I am still bone weary. I just do not bounce back from sleep deprivation. My body refuses to push the envelope anymore. It’s a direct result of years of getting by on 4 or 5 hours a night while carrying the weight of my small existence around on my back, stooped like a Chinese peasant tending rice paddies.
Since I know it can take weeks to get myself even again, I will have to modify my plans for the next three months a tiny bit. Yes, it’s the new quarter, and I am laying out the calendar.
April will see me finish Night Dogs. Thanks to Rob’s plot insight, I have plugged the gaping plot hole in a plausible manner and can now continue. Night Dogs will be the story I workshop in June when I have plans to take a course on revision at the U of A’s Women’s Writing Week. The revision class is the only one I found that was not fluff, and it bothers me a bit to support a program that equates women’s writing with “journaling” and poetry only but so be it. It’s the only game going and I need to take a class.

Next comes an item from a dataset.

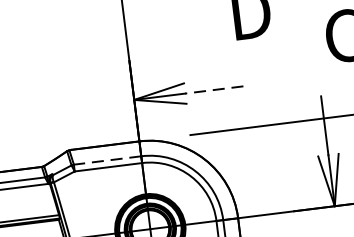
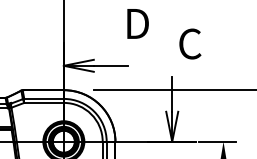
line: (213, 89) -> (110, 65), dashed -> solid
line: (108, 159) -> (44, 98), dashed -> solid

In May I will begin working on a novel whose idea came to me via a science article on Slashdot about solar flares and our planet’s scary dependence on electrical grids and gadgets. Rob listened while I outlined it as we drove and he answered my questions about what-ifs. He liked it. He is partial – to me – but if he thought the idea totally blew chunks, he would say so.
June is classes. Revision, drafting and the beginning of prodding Rob to write out his part of our story. The memoir is now a joint project. We will work on it over the summer with the idea that it might be a pitchable idea by the time I head to the Williamette Conference in August (where I am going to try to pitch Night Dogs for sure and hunt for an agent at least).
In the meantime, blogging is going to suffer, but I will continue – just not at my usual pace. I can’t say what my pace will be, but if you bookmark me or put me on your reader, you shouldn’t miss much.
If you are wondering about the trip, you can read about it here, here, here, and here – if you haven’t already.
Wednesday afternoon was spent unpacking, doing laundry and generally regaining our land legs. Slept in on Thursday but as I mentioned, I am still whipped.
I finished up the presentation for the workshop on Saturday but I am not going to be practiced enough. Hopefully my teaching instincts will take over and all will be well.
Since I am too tired (I’ve mentioned that too much, I know), here are pictures from the trip to make up for the piteous Friday update.
12 thoughts on “Wrestled into Submission”
You are so lucky to have two writing conferences to attend! And for me a new idea, a novel not yet born, is the most delicious.
Yeah, I wish I could find stuff closer to home however. New novels are alluring.
That pic of Kat is the cutest!
Yes, she is quite the photo op princess.
Why do vacations leave us so much more tired than we were before we took it?
Get some rest. I got tired just reading about the trip. Welcome home.
Too high expectations coupled with a manic need to “have fun”?
blogging is going to suffer
We’ll take what we can get and, honestly, that shouldn’t be a priority. Nice pix.
travel by car is tiring enough, but when you add family and drunken snowboarders? ouch. i don’t recover as quickly as i used to… i’m dreading a redeye flight from seattle at the end of the next week – leave at 1130pm, home at 1030am. i know it’ll completely jack my body schedule for a week… hope you’re back to a set schedule and regular sleep soon!
It’s a bit better today. I just cannot abuse myself as I did a few years ago and expect to get away with it. I know I look like such a party-pooper to the extended family, but they just really don’t know what it is like to have to live with extended sleep deprivation as a way of life rather than a lifestyle choice the way Rob and I do.
Wait until you get to be my age. Glad you are safely home, and beginning to rest up. There is a saying that a vacation is divided into three parts: anticipation, vacation, and recuperation. Best wishes on the recuperation.
For me “vacations” of late have been “dread”, “endure” and “slow heal”.